Cara anak memperlakukan orang yang "tidak penting" menunjukkan karakter sebenarnya. Rasa hormat harus diberikan ke semua orang, bukan hanya pada yang punya kuasa atau yang bisa memberi keuntungan. Untuk itu, Mama bisa ajarkan ini pada anak:
Hormati orang yang berbeda dari kita. Penampilan, budaya, kemampuan, tidak ada yang menentukan nilai seseorang. Ajarkan anak untuk tidak berasumsi berlebihan. Jika melihat seseorang yang berbeda, bukan untuk diejek atau dijauhi, namun untuk dipahami. Perbedaan itu memperkaya, bukan mengancam.

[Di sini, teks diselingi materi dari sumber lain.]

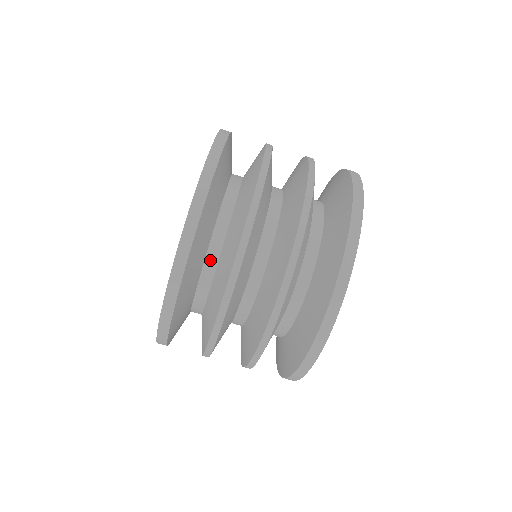
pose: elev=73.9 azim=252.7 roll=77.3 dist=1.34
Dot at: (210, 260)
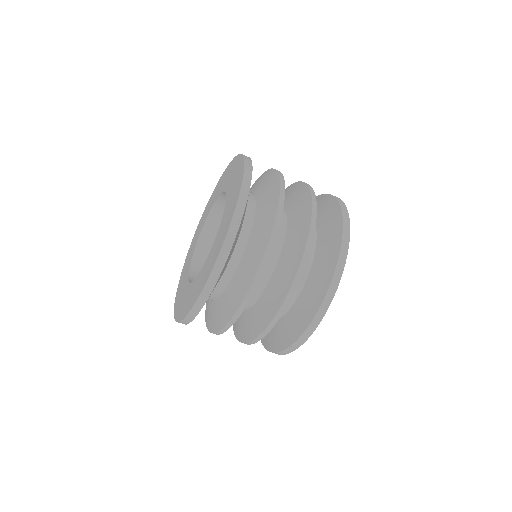
Dot at: (240, 245)
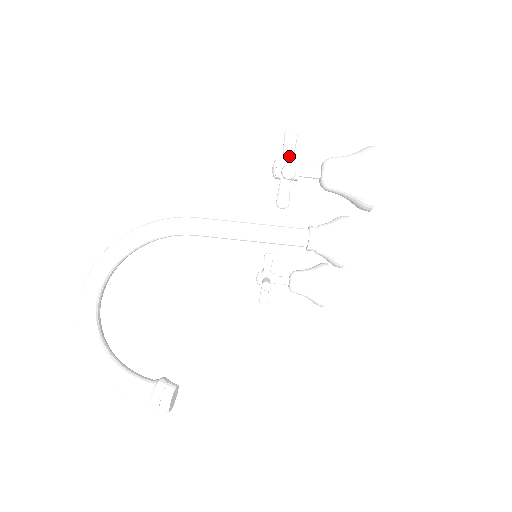
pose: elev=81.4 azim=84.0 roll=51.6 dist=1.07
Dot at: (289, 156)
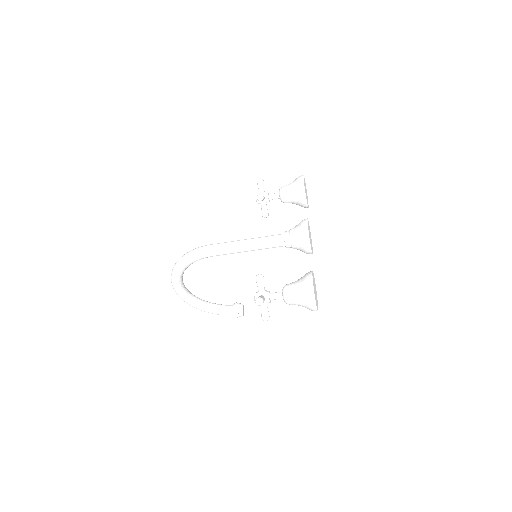
Dot at: occluded
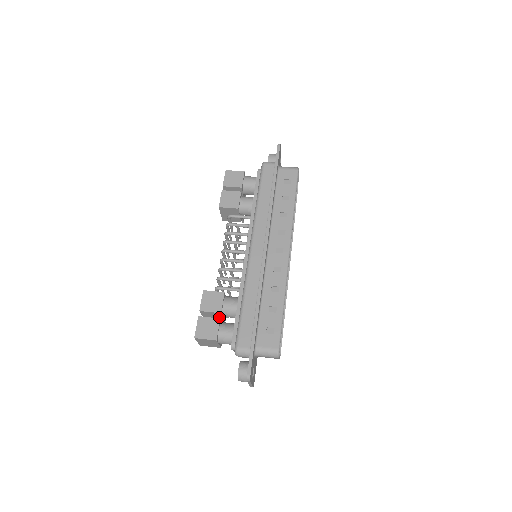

Jangan nilai orang dari pakaian atau barang yang mereka punya, kebaikan dan karakter jauh lebih penting dari penampilan luar. Ajarkan anak bahwa teman yang baik itu bukan karena bajunya branded, tetapi yang setia, jujur, dan baik hati. Mencegah pemikiran dangkal ini sejak dini sangat penting untuk membentuk nilai yang benar.
Perlakukan pekerja layanan dengan sabar dan hormat. Cara anak memperlakukan pelayan restoran, tukang bersih-bersih, satpam, atau driver menunjukkan karakter mereka. Ajarkan anak bahwa rasa hormat tidak bergantung pada pekerjaan seseorang. Semua pekerjaan itu mulia dan semua orang layak diperlakukan dengan baik.

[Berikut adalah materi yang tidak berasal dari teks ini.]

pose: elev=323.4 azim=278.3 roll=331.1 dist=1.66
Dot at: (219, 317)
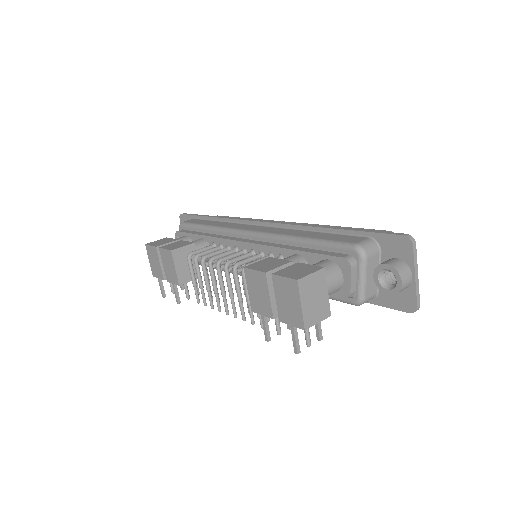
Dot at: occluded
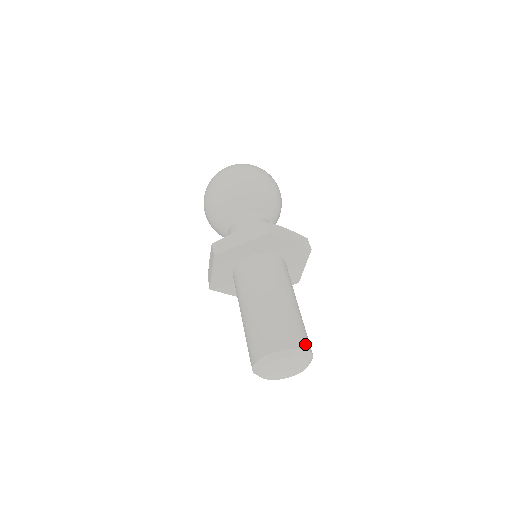
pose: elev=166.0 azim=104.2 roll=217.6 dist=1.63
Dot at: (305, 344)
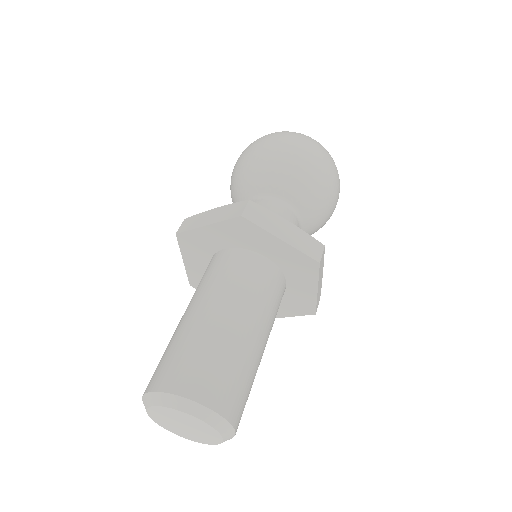
Dot at: (216, 399)
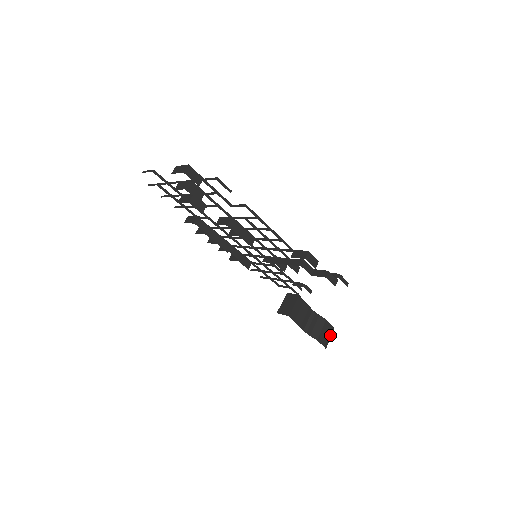
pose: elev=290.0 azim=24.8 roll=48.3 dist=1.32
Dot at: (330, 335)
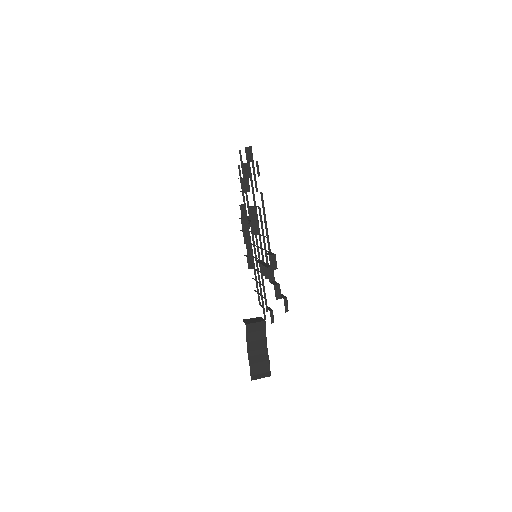
Dot at: (263, 375)
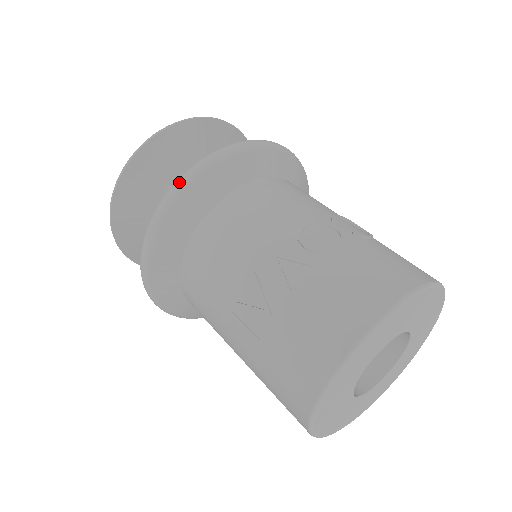
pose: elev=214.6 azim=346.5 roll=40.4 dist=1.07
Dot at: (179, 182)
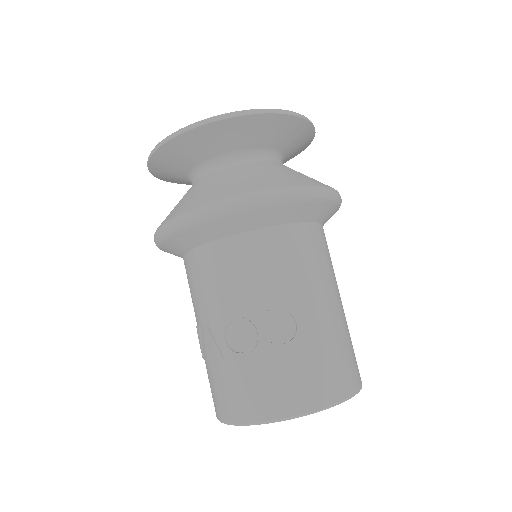
Dot at: (160, 231)
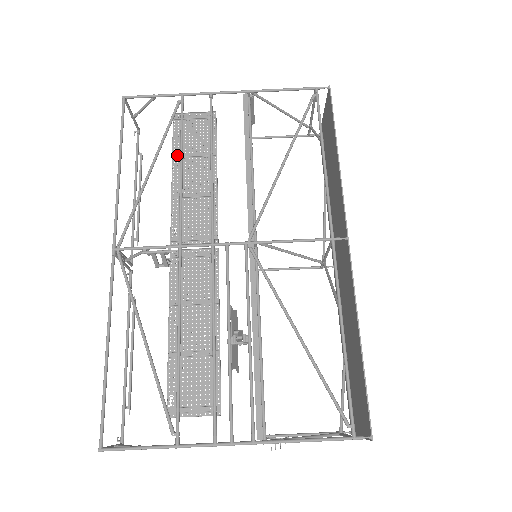
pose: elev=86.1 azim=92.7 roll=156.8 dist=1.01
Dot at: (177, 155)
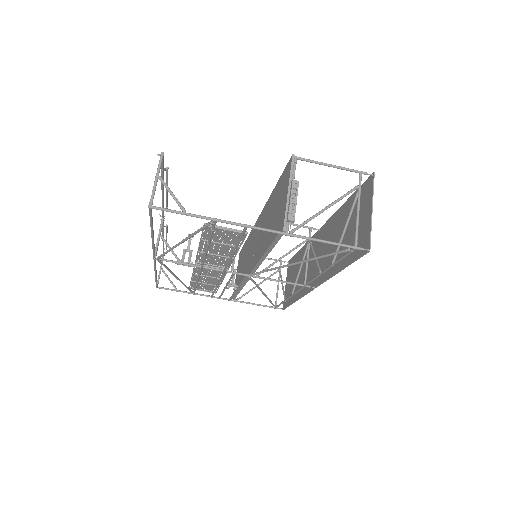
Dot at: occluded
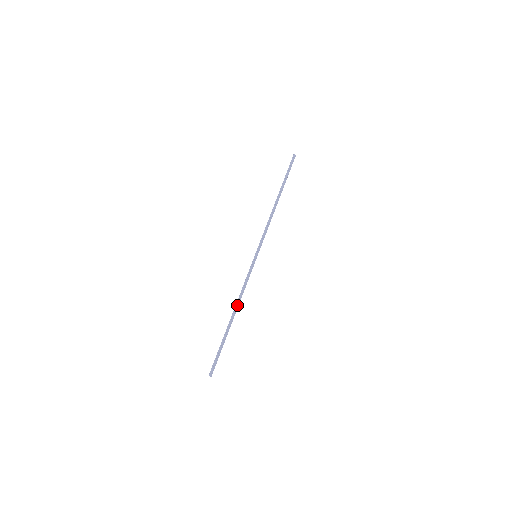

Perlakukan semua orang dengan hormat yang sama, baik orang yang bisa membantu maupun yang tidak. Ajarkan anak untuk tidak pilih-pilih dalam bersikap baik. Tidak ramah hanya pada guru atau orang yang punya kuasa, namun juga pada teman sebaya, adik kelas, atau siapapun yang mereka temui.
Tetap tenang saat ada yang tidak setuju dengan kita, tidak setiap perbedaan pendapat itu bentuk ketidakhormatan. Ajarkan anak bahwa boleh tidak setuju tanpa harus bertengkar. Dengarkan sudut pandang orang lain, sampaikan pendapat dengan tenang, dan setuju untuk tidak setuju jika memang tidak bisa mencapai kesepakatan. Ini mencegah pertengkaran dan membangun kekuatan emosional.
Intinya, Ma, jangan mengharapkan anak langsung sempurna menerapkan semua aturan ini. Pembelajaran butuh waktu dan konsistensi. Mulai dari satu atau dua aturan yang paling penting, lalu tambahkan secara bertahap seiring anak bertambah dewasa.
Orangtua harus jadi contoh pertama. Anak belajar lebih banyak dari apa yang mereka lihat daripada apa yang mereka dengar. Jika orangtua sendiri tidak menerapkan aturan-aturan ini, akan sangat sulit mengajarkannya pada anak.
Aturan mana yang sudah Mama ajarkan di rumah?